**Supplied text**.
Stakeholder engagement

This systematic review is commissioned by the Swedish Board of Agriculture, but the results of the review are expected to be useful also for other stakeholders. These include local county administrative boards, the Swedish Environmental Protection Agency, the Swedish National Heritage Board, the Federation of Swedish Farmers, research institutes, wildlife conservation organizations, and—not the least—farmers and landowners.

During the writing of the protocol, consultations have been held with, primarily, the Swedish Board of Agriculture, local county administration boards and the Swedish National Heritage Board. Stakeholders have been invited to comment on the protocol before submission, and they will also be invited to comment on the forthcoming systematic review before publication.

**Exercises**.
a: Answer these questions using the stakeholder engagement text:
(i) Which body commissioned the systematic review?
(ii) Besides the Swedish Board of Agriculture, which two groups were mainly consulted while the protocol was written?
(iii) What will stakeholders be invited to comment on before it is published?
b: Retype part of the stakeholder engagement text word for word. Begin at the words "This systematic review" and stop after "least—farmers and landowners.".

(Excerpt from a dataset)

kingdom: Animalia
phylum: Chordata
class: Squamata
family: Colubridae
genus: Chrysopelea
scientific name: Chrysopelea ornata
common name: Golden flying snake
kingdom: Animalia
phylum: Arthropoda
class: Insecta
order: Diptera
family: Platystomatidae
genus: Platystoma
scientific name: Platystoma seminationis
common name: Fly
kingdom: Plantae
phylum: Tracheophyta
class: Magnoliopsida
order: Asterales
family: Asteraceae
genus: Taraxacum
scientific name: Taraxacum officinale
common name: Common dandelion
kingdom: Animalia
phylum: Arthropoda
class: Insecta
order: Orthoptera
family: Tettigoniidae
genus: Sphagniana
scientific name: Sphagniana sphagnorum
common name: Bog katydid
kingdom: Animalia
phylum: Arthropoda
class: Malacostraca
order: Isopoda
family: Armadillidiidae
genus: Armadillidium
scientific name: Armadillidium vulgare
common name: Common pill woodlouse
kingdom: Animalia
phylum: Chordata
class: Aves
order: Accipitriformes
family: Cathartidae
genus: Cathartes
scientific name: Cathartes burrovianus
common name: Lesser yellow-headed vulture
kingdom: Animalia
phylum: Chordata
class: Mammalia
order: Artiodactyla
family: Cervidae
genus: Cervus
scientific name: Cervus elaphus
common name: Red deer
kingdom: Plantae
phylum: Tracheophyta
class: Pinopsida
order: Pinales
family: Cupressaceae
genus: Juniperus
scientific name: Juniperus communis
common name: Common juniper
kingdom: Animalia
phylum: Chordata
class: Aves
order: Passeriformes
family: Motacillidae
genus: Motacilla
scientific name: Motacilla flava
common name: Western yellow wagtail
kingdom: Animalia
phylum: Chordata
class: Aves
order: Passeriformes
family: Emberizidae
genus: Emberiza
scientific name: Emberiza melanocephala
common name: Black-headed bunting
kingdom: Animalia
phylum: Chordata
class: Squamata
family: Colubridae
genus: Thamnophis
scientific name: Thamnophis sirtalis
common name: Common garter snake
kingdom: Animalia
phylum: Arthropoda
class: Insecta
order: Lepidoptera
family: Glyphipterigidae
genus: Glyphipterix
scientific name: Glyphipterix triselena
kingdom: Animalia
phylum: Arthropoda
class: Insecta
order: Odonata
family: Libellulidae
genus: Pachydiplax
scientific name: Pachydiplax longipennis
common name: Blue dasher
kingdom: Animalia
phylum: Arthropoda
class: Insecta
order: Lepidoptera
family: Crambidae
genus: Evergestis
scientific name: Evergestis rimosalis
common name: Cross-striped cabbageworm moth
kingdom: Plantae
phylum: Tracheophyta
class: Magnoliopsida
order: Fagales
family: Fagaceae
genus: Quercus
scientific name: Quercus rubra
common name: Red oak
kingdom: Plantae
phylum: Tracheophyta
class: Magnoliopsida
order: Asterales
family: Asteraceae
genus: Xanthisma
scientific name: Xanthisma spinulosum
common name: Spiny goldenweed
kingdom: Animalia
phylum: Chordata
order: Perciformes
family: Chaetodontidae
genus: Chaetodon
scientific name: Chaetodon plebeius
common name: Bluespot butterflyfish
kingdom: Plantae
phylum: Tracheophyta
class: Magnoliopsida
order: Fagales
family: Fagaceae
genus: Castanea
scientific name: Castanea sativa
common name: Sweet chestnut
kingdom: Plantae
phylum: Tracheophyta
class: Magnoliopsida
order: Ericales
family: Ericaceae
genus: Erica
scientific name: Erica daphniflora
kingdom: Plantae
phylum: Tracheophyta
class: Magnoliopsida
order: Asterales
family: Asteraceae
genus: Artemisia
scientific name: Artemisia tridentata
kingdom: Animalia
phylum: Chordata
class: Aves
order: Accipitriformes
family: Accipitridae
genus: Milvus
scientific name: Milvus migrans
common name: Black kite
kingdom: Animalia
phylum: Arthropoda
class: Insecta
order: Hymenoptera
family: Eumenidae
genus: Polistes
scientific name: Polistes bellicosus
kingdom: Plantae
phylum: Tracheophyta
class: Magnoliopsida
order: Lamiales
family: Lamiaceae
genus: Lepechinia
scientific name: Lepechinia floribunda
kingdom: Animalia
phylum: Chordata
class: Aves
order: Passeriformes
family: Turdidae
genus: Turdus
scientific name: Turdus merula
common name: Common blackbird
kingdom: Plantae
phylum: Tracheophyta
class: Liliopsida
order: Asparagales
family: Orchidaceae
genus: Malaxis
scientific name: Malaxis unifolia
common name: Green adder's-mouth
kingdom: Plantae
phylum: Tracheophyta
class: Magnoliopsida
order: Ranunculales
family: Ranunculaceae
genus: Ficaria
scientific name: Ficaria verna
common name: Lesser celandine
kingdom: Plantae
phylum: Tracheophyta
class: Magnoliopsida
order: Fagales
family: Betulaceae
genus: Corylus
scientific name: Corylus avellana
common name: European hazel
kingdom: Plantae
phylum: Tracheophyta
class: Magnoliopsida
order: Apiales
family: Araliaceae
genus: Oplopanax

**Exercise answers**.
a:
(i) The Swedish Board of Agriculture.
(ii) Local county administration boards and the Swedish National Heritage Board.
(iii) The forthcoming systematic review.

b:
This systematic review is commissioned by the Swedish Board of Agriculture, but the results of the review are expected to be useful also for other stakeholders. These include local county administrative boards, the Swedish Environmental Protection Agency, the Swedish National Heritage Board, the Federation of Swedish Farmers, research institutes, wildlife conservation organizations, and—not the least—farmers and landowners.